Well partial order
In
mathematics, a
well partial order is a
partial order ≤ with the property that, for any
infinite sequence x1, x2, x3..., there must exist distinct indices
i and
j with
xi ≤ xj.
Stated less formally, a well partial order has no infinite sequences that have no duplicate elements and never go up. This is a generalization to partial orders of well orders, which are total orders that have no infinite sequences that always go down. For total orders these two statements are equivalent, meaning that any well order is also a well partial order, but for partial orders it may be that at many steps the sequence goes neither up nor down.
Examples
- Any total order will be a well partial order if and only if it is a well order. So the set of positive integers (with the usual ordering) is a well partial order, but the set of all integers is not, because it contains the infinfinite descending sequence -1, -2, -3, ... .
- Any finite set is a well partial order, because any infinite sequence drawn from the set must contain duplicates.
- Any subset of a well partial order is also a well partial order. The proof is by contraposition: If A is a subset of B, and there is an infinite sequence of distinct elements of A that never goes up, then this sequence is also an infinite sequence of elements of B that never goes up.

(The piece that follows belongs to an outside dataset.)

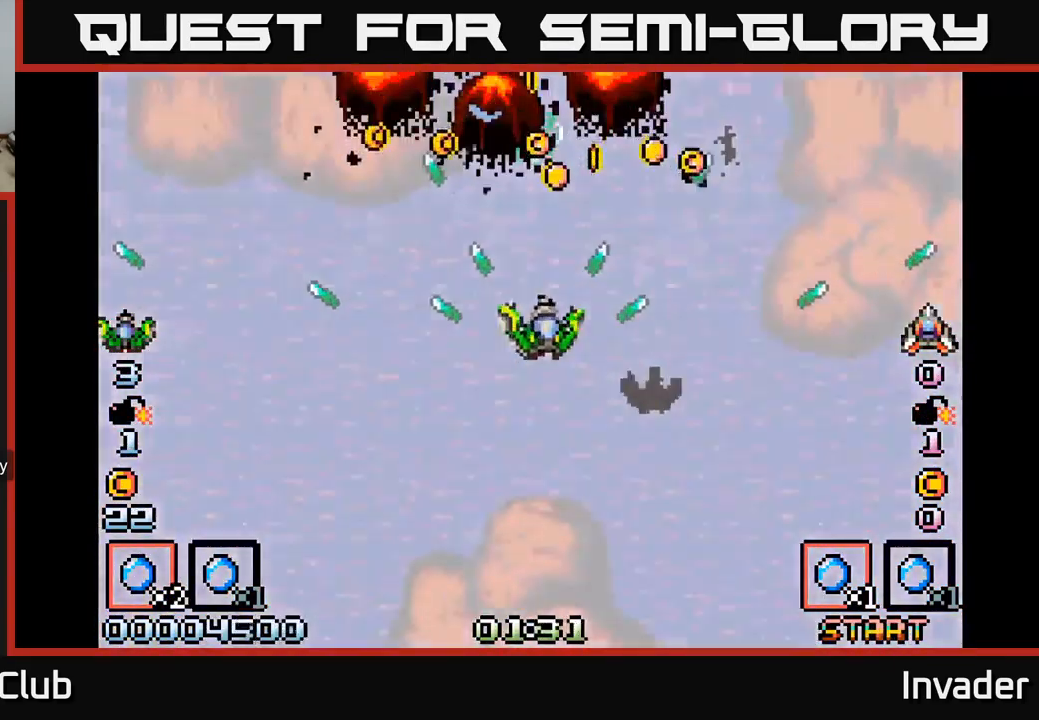
{"buttons": ["B", "DPAD_DOWN", "DPAD_LEFT"], "right_stick": "center"}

- The set of positive integers with ≤ defined by x ≤ y just in case x is a factor or y is not a well partial order; the sequence of prime numbers 2, 3, 5, 7, 11, ... contains no number that is a factor of another. But the set { 1, 2, 4, 8, 16, ... } if all powers of two, with the same definition for ≤, is a well partial order (it's isomorphic to the positive integers with the usual ordering). This shows that a subset of a non-well-partial-order can be a well partial order.
- Let ≤ be a partial order on a set A. Consider the set An of all strings of n elements of A (for example, if A is the set {0,1}, then A3 would be the set of all 3-digit binary numbers). Define a partial order ≤n on An by letting x ≤n y when xi ≤ yi for every position i. If ≤ is a well partial order, then so is ≤n. (This is a special case of Higman's lemma.)
- The set of graphs with ≤ defined by letting G1 ≤ G2 whenever G1 is a graph minor of G2 is a well partial order. This is the core of the Robertson-Seymour graph minor theorem, a very deep result in graph theory.